Óbvio, contas e posts podem não passar de somente uma "brincadeira", mas é por conta dessas "brincadeiras" que o ponto defendido por Hannah Arendt se torna tão real, as pessoas perderam a noção do moral e ético, principalmente ao brincar e comentar positivamente sobre crimes hediondos que feriram alguém que se foi e mais ainda, pessoas que ficaram.

O MAL SE TORNOU BOM

Ainda de acordo com a banalização, há também um grande ponto levantado, inclusive, em uma frase dita por Acir, personagem na série: "a desgraça vende". A afirmação se tornou mais verdadeira e real possível, justamente por representar de forma coesa a sociedade atual, onde além de se tornar extremamente polarizada, consome constantemente tragédia, tristeza e muita morte. Com isso, se tornou mais do que normal - novamente, como Hannah falou, esquecer e tornar banal a maldade humana e com isso, existir uma romantização, onde antigos vilões e pessoas ruins, se tornaram heróis na visão pessoal. 

Essa visão de mundo acaba sendo motivada por um "trabalho" já enraizado na sociedade, que existe há muito tempo, como a corrupção, problemáticas dentro de instituições públicas (como educação e segurança) e principalmente a desigualdade social.

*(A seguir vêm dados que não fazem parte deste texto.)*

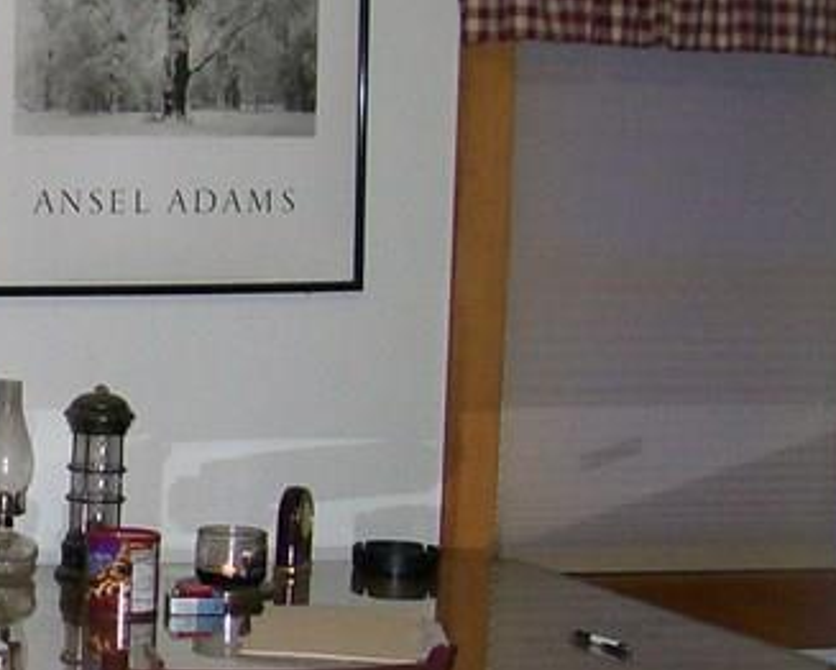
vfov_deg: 14.0
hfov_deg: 16.1
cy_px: 483
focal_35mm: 110
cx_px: -401
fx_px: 2723
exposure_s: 1/32
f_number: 2.7
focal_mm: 6
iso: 140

Devido a isso, situações de violência, desde a menor, até os casos de Tremembé, acabam sendo aceitas e se tornando "naturais" ou inevitáveis. 

E como consequência dessa mudança de pensamento sobre as tragédias cotidianas, há um grande impacto direto na saúde mental da população, causando danos físicos e mentais a indivíduos e comunidades. 

A série 'Tremembé' não passa de uma obra ficcional baseada em fatos reais, não tendo nada de errado. O problema é a forma como ela é vista por algumas pessoas, que, devido ao trabalho de Ulisses Campbel, começa a dar palco aos crimes violentos cometidos pelos personagens / pessoas reais que viveram o que está sendo retratado, sendo extremamente errado e preocupante.